===== Passage for review

The Armenian Genocide History, Denial, and the Long Road to Recognition
How the World Witnessed, Named, and Forgot the First Modern Genocide
Dedication
For Abby,
whom I love like life itself,
in the hope that she finds her Armenian roots.
A Note from the Author
Our adopted daughter, Abby, is half Armenian. She is in California at the moment, caring for her aging Armenian grandfather, who hurt his hip last summer and has not fully bounced back. The other day, she was on a FaceTime call with her brother, my son, Noah. I was in my office writing, as always. Noah came to the door and said, “Abby has a question.” She wanted to know what I knew about the Armenian Genocide. I had to admit that I knew of it, but knew nothing about it.
Like a good mother, I told her to give me a couple of days, and I would find out. Noah carried the call into my office, Abby still on the screen, and as I started up my AI research bots to pull down what I needed, the two of them filled me in on what she wanted to learn and why. Abby wants to know more about the Armenian side of her birth family, and she does not know what happened to them or whether any of them are still alive. Her immediate ancestors fled to America, leaving behind the chaos of the time.
What follows is what I learned. I wrote it for Abby first, and for anyone else who arrived at this history the way she did, by asking a simple question across a video call and discovering that the answer runs deep.

==========

- **Work instruction A**:
Extract every line of the saved entries word for word, leaving out the pictures.
The entries below the author's note are unrelated to it.

===== Records supplied

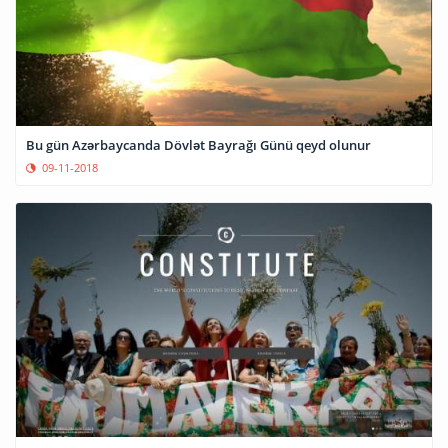
Bu gün Azərbaycanda Dövlət Bayrağı Günü qeyd olunur
09-11-2018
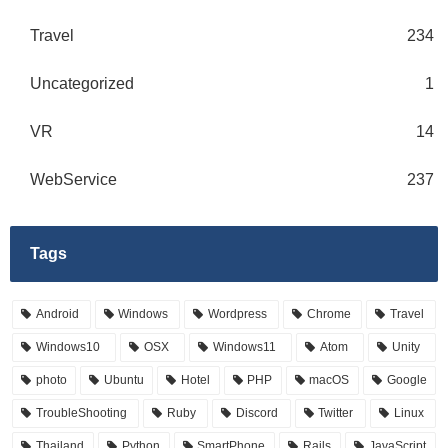
Travel
234
Uncategorized
1
VR
14
WebService
237
Tags
Android
Windows
Wordpress
Chrome
Travel
Windows10
OSX
Windows11
Atom
Unity
photo
Ubuntu
Hotel
PHP
macOS
Google
TroubleShooting
Ruby
Discord
Twitter
Linux
Thailand
Python
SmartPhone
Rails
JavaScript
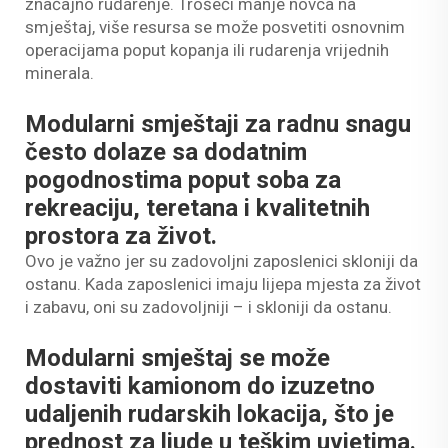
značajno rudarenje. Trošeći manje novca na
smještaj, više resursa se može posvetiti osnovnim
operacijama poput kopanja ili rudarenja vrijednih
minerala.
Modularni smještaji za radnu snagu
često dolaze sa dodatnim
pogodnostima poput soba za
rekreaciju, teretana i kvalitetnih
prostora za život.
Ovo je važno jer su zadovoljni zaposlenici skloniji da
ostanu. Kada zaposlenici imaju lijepa mjesta za život
i zabavu, oni su zadovoljniji – i skloniji da ostanu.
Modularni smještaj se može
dostaviti kamionom do izuzetno
udaljenih rudarskih lokacija, što je
prednost za ljude u teškim uvjetima.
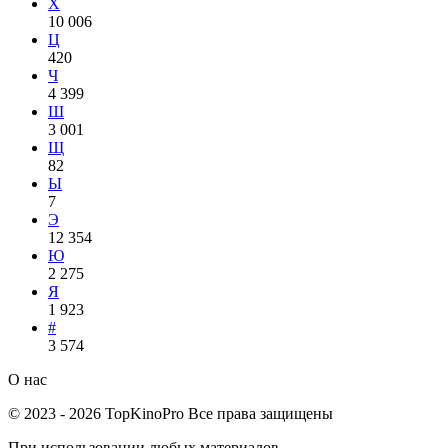
Х
10 006
Ц
420
Ч
4 399
Ш
3 001
Щ
82
Ы
7
Э
12 354
Ю
2 275
Я
1 923
#
3 574
О нас
©
2023
-
2026
TopKinoPro
Все права защищены
При использовании любых материалов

==========

- **Work instruction B**:
Rewrite the stretch of the author's note from "Like a good" through "answer runs deep.", replacing "good mother" with "curious parent".

- **Your solution A**:
Bu gün Azərbaycanda Dövlət Bayrağı Günü qeyd olunur
09-11-2018
Travel
234
Uncategorized
1
VR
14
WebService
237
Tags
Android
Windows
Wordpress
Chrome
Travel
Windows10
OSX
Windows11
Atom
Unity
photo
Ubuntu
Hotel
PHP
macOS
Google
TroubleShooting
Ruby
Discord
Twitter
Linux
Thailand
Python
SmartPhone
Rails
JavaScript
značajno rudarenje. Trošeći manje novca na
smještaj, više resursa se može posvetiti osnovnim
operacijama poput kopanja ili rudarenja vrijednih
minerala.
Modularni smještaji za radnu snagu
često dolaze sa dodatnim
pogodnostima poput soba za
rekreaciju, teretana i kvalitetnih
prostora za život.
Ovo je važno jer su zadovoljni zaposlenici skloniji da
ostanu. Kada zaposlenici imaju lijepa mjesta za život
i zabavu, oni su zadovoljniji – i skloniji da ostanu.
Modularni smještaj se može
dostaviti kamionom do izuzetno
udaljenih rudarskih lokacija, što je
prednost za ljude u teškim uvjetima.
Х
10 006
Ц
420
Ч
4 399
Ш
3 001
Щ
82
Ы
7
Э
12 354
Ю
2 275
Я
1 923
#
3 574
О нас
©
2023
-
2026
TopKinoPro
Все права защищены
При использовании любых материалов

- **Your solution B**:
Like a curious parent, I told her to give me a couple of days, and I would find out. Noah carried the call into my office, Abby still on the screen, and as I started up my AI research bots to pull down what I needed, the two of them filled me in on what she wanted to learn and why. Abby wants to know more about the Armenian side of her birth family, and she does not know what happened to them or whether any of them are still alive. Her immediate ancestors fled to America, leaving behind the chaos of the time.
What follows is what I learned. I wrote it for Abby first, and for anyone else who arrived at this history the way she did, by asking a simple question across a video call and discovering that the answer runs deep.